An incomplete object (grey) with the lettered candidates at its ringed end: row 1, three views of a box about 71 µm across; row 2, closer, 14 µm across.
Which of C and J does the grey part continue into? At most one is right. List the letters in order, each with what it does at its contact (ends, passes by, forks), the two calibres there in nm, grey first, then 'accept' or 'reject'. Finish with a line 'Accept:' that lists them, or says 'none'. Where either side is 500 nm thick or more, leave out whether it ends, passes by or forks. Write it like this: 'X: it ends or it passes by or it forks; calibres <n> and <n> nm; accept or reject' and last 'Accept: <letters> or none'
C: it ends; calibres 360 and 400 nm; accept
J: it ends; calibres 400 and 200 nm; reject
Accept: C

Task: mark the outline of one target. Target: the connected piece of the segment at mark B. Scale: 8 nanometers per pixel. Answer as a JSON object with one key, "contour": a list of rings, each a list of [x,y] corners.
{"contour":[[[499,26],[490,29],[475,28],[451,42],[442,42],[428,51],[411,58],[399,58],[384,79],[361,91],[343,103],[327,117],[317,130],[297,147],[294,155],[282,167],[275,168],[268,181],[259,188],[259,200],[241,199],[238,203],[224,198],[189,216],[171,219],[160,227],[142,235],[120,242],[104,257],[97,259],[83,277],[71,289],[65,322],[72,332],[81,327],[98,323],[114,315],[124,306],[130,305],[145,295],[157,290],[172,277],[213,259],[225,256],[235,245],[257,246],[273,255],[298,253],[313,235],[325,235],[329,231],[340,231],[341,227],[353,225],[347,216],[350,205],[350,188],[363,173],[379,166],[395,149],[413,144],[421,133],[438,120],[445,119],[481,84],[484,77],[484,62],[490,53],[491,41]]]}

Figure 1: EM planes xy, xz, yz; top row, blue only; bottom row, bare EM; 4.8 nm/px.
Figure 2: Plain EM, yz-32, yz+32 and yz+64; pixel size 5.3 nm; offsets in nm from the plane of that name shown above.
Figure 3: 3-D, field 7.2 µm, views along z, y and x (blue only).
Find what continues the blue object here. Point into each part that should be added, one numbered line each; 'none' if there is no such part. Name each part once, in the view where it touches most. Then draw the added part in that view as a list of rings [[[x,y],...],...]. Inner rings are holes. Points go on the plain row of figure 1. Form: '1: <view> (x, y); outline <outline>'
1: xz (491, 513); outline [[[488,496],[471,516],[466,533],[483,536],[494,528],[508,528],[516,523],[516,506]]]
===============
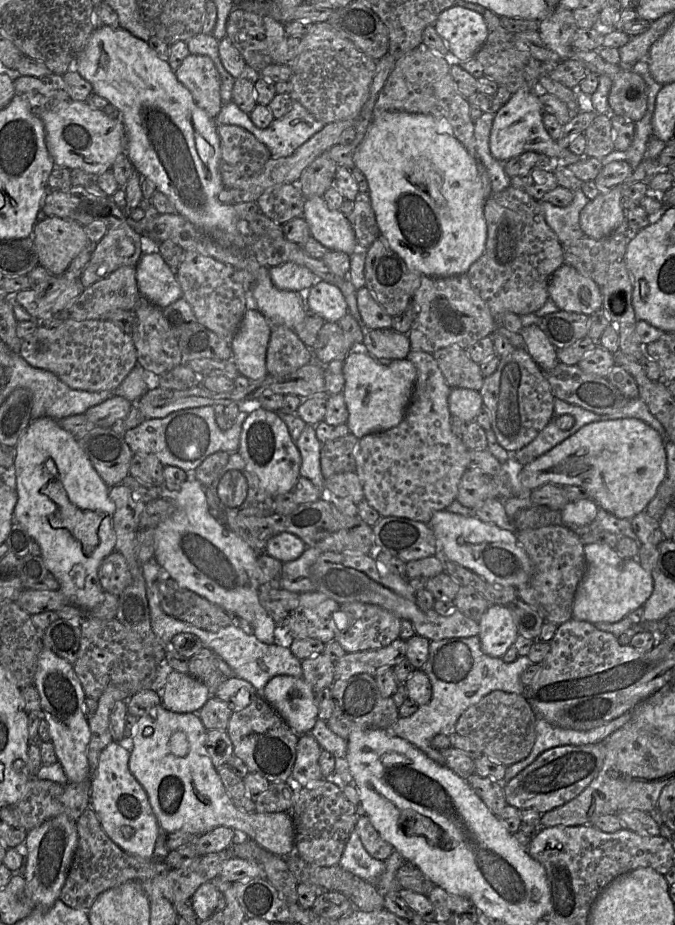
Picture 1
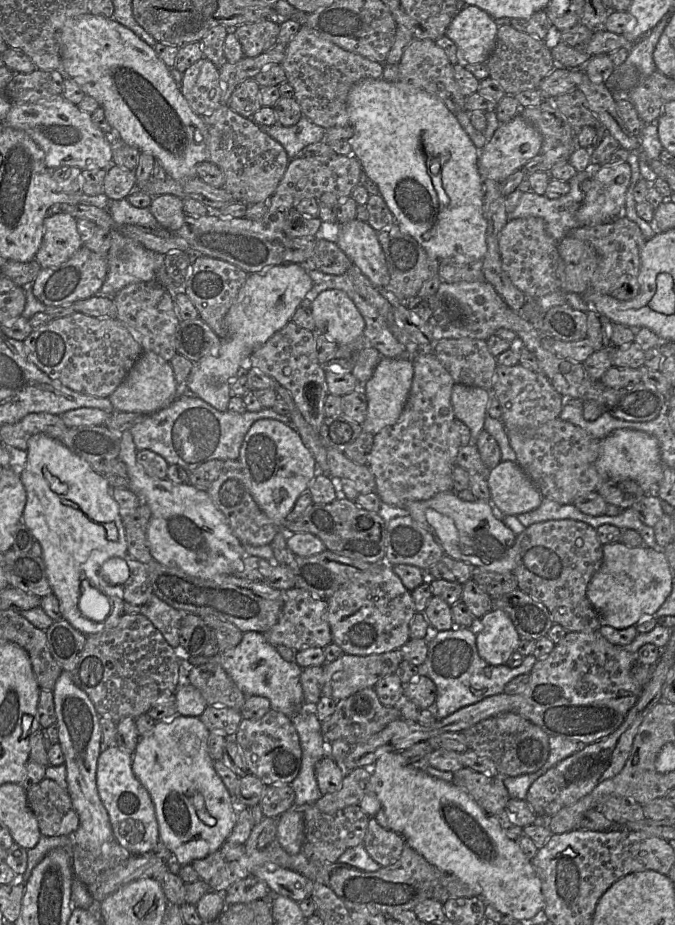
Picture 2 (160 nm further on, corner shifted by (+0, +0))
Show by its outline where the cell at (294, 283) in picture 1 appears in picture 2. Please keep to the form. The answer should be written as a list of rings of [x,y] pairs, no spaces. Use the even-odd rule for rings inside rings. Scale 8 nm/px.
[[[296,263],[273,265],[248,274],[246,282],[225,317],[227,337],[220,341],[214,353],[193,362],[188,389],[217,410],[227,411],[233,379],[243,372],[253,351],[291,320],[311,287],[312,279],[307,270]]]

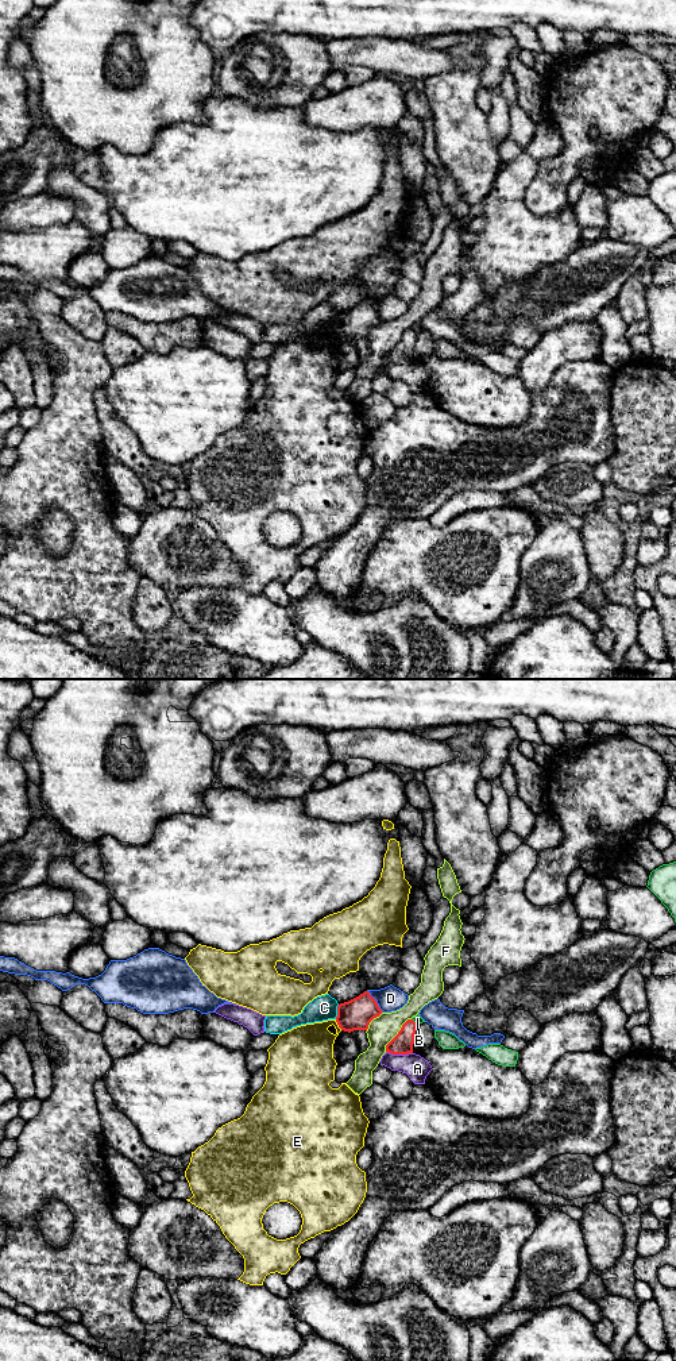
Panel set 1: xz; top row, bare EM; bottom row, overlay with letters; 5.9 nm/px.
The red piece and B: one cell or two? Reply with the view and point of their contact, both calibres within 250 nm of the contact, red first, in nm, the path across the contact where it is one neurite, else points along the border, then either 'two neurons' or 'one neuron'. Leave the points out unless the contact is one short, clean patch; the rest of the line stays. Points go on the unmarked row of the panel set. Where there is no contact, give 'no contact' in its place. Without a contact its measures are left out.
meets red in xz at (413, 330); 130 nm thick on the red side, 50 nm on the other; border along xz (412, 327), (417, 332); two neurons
===============
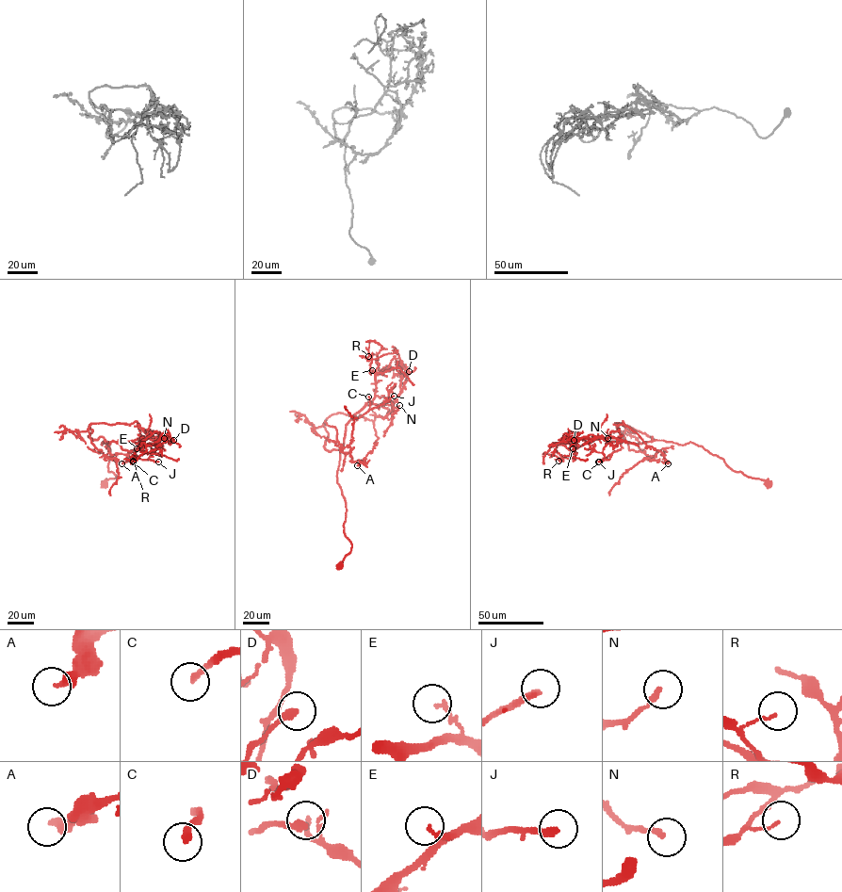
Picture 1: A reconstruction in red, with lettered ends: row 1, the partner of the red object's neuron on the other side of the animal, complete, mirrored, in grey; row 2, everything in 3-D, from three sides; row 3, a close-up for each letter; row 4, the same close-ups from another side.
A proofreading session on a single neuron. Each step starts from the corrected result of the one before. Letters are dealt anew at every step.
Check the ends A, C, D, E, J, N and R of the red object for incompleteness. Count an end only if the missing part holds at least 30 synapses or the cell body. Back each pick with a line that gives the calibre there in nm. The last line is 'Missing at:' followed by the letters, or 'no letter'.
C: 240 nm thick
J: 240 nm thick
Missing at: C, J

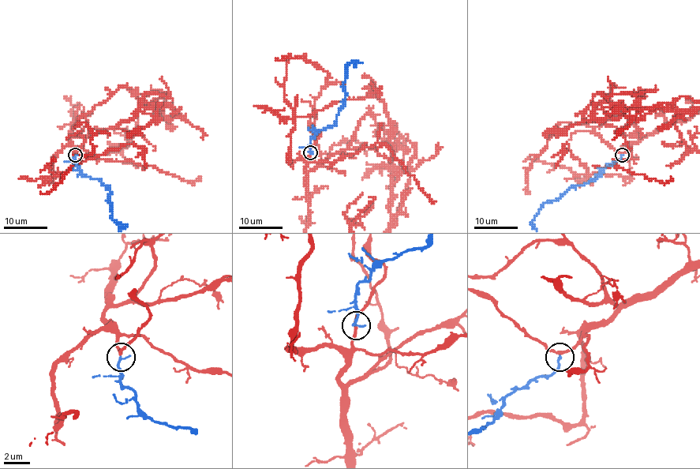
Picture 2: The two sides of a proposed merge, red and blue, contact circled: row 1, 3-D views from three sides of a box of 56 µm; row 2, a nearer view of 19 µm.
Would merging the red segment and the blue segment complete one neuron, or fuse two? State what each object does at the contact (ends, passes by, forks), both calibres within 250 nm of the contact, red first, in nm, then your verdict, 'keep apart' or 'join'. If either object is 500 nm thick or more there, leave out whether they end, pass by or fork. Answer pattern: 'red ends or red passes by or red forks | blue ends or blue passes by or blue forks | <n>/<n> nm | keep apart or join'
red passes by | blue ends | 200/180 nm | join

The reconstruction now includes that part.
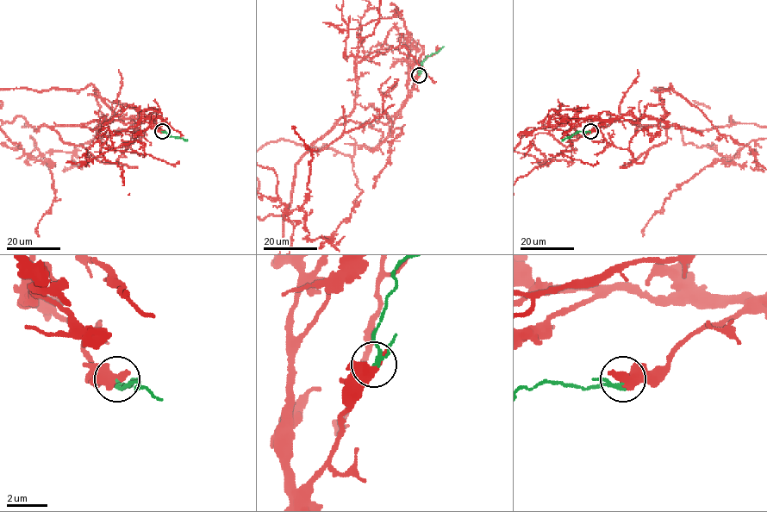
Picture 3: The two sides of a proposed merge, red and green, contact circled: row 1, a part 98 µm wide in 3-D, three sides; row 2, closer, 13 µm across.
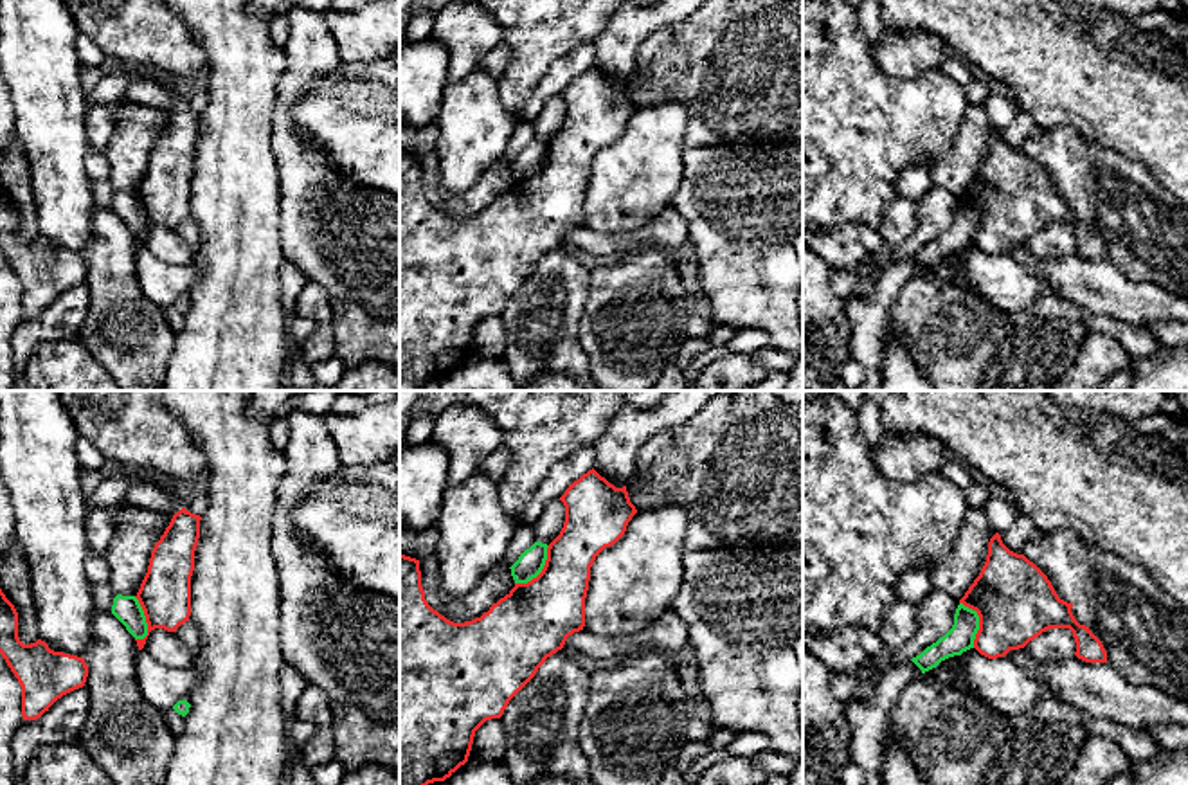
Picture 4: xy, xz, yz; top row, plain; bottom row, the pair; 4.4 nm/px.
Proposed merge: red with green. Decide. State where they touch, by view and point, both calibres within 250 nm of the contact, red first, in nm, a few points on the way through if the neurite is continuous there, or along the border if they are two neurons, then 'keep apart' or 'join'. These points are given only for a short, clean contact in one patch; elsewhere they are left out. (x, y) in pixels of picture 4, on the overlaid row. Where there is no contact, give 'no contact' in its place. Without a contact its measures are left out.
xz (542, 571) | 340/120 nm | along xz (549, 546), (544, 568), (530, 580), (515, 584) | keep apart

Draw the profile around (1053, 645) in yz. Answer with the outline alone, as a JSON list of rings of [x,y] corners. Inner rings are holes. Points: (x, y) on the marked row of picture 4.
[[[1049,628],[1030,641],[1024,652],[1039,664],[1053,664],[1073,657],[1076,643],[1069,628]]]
===============
Nothing should appear in the answer except the lines above from the line with "Figure 1: EM" through the line with "Figure 3: 3-D, field", both included, written out exactly.

Figure 1: EM planes xy, xz, yz; top row, blue only; bottom row, bare EM; 4.8 nm/px.
Figure 2: Plain EM, yz-32, yz+32 and yz+64; pixel size 5.3 nm; offsets in nm from the plane of that name shown above.
Figure 3: 3-D, field 7.2 µm, views along z, y and x (blue only).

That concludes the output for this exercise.